File photo. Photograph:( Others )
Facebook says it has suspended the account of Cambridge Analytica, the data analysis firm hired by Donald Trump's 2016 presidential campaign, amid reports it harvested the profile information of millions of US voters without their permission.
According to the New York Times and Britain's Observer, the company stole information from 50 million Facebook users' profiles in the tech giant's biggest-ever data breach, to help them design software to predict and influence voters' choices at the ballot box.
Also suspended were the accounts of its parent organization, Strategic Communication Laboratories, as well as those of University of Cambridge psychologist Aleksandr Kogan and Christopher Wylie, a Canadian data analytics expert who worked with Kogan.
Cambridge Analytica was bankrolled to the tune of $15 million by US hedge fund billionaire Robert Mercer, a major Republican donor. The Observer said it was headed at the time by Steve Bannon, a top Trump adviser until he was fired last summer.
"In 2015, we learned that ... Kogan lied to us and violated our Platform Policies by passing data from an app that was using Facebook Login to SCL/Cambridge Analytica, a firm that does political, government and military work around the globe," Facebook said in a posting late Friday by its vice president and deputy general counsel Paul Grewal.
Kogan also improperly shared the data with Wylie, it said.
Kogan's app, thisisyourdigitallife, offered a personality prediction test, describing itself on Facebook as "a research app used by psychologists."
Some 270,000 people downloaded the app, allowing Kogan to access information such as the city listed on their profile, or content they had "liked."

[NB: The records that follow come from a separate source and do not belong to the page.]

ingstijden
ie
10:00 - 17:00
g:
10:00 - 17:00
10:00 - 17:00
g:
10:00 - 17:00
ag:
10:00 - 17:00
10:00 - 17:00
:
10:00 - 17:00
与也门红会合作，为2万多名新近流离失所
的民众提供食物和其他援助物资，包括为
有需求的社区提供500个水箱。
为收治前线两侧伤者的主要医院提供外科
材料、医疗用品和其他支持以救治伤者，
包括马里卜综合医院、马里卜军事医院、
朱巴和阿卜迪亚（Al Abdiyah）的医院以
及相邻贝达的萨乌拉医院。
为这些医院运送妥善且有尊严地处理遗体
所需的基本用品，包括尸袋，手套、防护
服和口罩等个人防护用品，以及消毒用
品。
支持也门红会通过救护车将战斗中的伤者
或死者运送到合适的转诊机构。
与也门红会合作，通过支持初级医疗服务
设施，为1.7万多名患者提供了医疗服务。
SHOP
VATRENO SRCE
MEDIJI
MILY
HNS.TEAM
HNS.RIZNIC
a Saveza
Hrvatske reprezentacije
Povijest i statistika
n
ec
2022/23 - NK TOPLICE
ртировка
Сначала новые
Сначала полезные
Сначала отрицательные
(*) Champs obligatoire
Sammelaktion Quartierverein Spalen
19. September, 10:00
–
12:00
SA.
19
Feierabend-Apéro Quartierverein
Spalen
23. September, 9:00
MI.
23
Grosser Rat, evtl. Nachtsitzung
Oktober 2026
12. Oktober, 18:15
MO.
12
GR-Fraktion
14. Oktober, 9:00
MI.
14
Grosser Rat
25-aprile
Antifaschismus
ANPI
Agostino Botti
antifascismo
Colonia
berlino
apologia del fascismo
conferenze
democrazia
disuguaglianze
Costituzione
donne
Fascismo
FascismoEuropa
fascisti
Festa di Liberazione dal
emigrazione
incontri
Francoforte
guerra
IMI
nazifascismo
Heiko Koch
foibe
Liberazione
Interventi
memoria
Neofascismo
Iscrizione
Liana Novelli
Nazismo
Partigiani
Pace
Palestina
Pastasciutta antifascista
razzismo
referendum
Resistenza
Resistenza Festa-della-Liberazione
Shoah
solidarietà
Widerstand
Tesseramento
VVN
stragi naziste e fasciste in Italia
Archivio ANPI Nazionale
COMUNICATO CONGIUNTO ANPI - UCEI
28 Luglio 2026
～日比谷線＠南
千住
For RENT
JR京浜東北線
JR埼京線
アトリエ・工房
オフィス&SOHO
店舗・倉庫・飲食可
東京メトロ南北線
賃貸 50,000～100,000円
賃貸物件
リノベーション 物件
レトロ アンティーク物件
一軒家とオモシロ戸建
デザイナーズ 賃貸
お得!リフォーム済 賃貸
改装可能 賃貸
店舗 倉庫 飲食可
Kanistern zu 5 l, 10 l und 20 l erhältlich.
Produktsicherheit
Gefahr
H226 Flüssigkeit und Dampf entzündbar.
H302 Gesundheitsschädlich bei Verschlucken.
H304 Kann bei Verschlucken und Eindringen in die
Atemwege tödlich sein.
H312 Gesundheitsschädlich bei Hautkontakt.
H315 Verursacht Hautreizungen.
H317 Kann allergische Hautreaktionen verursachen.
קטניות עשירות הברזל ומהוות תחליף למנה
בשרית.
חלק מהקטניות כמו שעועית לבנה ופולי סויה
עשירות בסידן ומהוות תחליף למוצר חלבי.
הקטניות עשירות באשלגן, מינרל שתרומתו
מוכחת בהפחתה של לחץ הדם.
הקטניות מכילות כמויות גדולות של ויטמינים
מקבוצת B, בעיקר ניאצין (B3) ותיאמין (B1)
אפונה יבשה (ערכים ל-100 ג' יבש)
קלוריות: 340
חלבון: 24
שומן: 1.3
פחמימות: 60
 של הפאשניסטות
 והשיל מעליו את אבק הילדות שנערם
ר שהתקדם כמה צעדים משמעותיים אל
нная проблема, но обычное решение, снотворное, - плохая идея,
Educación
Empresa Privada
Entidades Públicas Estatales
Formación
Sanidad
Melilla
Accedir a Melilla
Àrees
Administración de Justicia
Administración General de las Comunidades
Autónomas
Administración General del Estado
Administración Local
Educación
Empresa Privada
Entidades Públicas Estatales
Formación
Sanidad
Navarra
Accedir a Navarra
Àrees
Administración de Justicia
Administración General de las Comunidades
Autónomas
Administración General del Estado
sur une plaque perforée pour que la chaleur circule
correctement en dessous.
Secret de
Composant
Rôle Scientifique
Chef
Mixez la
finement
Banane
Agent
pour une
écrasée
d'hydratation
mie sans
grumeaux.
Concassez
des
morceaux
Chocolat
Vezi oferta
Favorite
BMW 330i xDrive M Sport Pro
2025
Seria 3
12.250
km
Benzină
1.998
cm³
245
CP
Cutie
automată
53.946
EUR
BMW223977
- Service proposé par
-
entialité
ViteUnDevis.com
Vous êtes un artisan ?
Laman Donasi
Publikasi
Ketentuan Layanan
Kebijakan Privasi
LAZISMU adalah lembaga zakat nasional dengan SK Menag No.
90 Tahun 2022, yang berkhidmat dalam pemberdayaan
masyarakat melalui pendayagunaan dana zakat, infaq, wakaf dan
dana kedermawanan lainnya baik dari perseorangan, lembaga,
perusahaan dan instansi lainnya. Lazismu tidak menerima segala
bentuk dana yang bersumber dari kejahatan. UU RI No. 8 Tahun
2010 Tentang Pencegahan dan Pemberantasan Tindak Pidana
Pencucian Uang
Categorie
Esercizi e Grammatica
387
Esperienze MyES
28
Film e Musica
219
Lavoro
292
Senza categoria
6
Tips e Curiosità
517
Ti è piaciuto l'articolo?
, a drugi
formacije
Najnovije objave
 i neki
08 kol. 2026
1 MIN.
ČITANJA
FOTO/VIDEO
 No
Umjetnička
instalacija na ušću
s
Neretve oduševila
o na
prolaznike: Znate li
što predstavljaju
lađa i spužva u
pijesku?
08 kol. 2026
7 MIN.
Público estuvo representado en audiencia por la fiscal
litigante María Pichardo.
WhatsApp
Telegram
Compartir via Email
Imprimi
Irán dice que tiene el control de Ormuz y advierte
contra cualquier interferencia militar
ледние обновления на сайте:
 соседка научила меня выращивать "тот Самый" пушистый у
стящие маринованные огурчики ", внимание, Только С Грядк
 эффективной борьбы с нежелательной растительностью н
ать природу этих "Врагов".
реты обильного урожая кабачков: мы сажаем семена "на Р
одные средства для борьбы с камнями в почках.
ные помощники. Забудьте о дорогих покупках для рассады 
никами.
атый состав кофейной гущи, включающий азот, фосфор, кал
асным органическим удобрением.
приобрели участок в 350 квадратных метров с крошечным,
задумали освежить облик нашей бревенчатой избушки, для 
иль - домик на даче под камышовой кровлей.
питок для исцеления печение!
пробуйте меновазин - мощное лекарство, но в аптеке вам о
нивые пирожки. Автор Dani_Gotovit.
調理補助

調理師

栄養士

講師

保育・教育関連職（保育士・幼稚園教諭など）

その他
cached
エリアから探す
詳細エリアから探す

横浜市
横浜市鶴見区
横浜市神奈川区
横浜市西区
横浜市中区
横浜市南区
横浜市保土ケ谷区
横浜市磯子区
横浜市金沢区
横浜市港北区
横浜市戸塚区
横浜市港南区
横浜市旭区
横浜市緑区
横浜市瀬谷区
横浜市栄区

"However, the app also collected the information of the test-takers' Facebook friends, leading to the accumulation of a data pool tens of millions-strong," the Observer reported.
Facebook later pushed back against the claim of a data breach, issuing a fresh statement on Saturday that suggested the misused data was limited to those who voluntarily took the test.
"People knowingly provided their information, no systems were infiltrated, and no passwords or sensitive pieces of information were stolen or hacked," Grewal said.
Cambridge Analytica meanwhile said it was in touch with Facebook "in order to resolve this matter as quickly as possible ."
It blamed the misuse of data on Kogan and said it has since deleted all the data it received from a company he founded, Global Science Research (GSR).
"No data from GSR was used by Cambridge Analytica as part of the services it provided to the Donald Trump 2016 presidential campaign," it said.
'Targeting their inner demons'
But Wylie, who later became a whistleblower, told the Observer: "We exploited Facebook to harvest millions of people's profiles. And built models to exploit what we knew about them and target their inner demons. That was the basis that the entire company was built on."
Kogan legitimately obtained the information but "violated platform policies" by passing information to SCL/Cambridge Analytica and Wylie, according to Facebook.
Facebook said it removed the app in 2015 when it learned of the violation, and was told by Kogan and everyone who received the data that it had since been destroyed.
"Several days ago, we received reports that, contrary to the certifications we were given, not all data was deleted," Grewal wrote.
"We are moving aggressively to determine the accuracy of these claims. If true, this is another unacceptable violation of trust and the commitments they made.
"We are suspending SCL/Cambridge Analytica, Wylie and Kogan from Facebook, pending further information."
Cambridge Analytica, the US unit of British behavioral marketing firm SCL, rose to prominence as the firm that the pro-Brexit group Leave.EU hired for data-gathering and audience-targeting.
The company is facing an investigation by Britain's parliament and regulators over its handling of information.
On Saturday, Britain's information commissioner Elizabeth Denham said: "We are investigating the circumstances in which Facebook data may have been illegally acquired and used.
"It's part of our ongoing investigation into the use of data analytics for political purposes which was launched to consider how political parties and campaigns, data analytics companies and social media platforms in the UK are using and analyzing people's personal information to micro-target voters."
The New York Times meanwhile reported that copies of the data harvested for Cambridge Analytica were still online and that its team had viewed some of the raw data.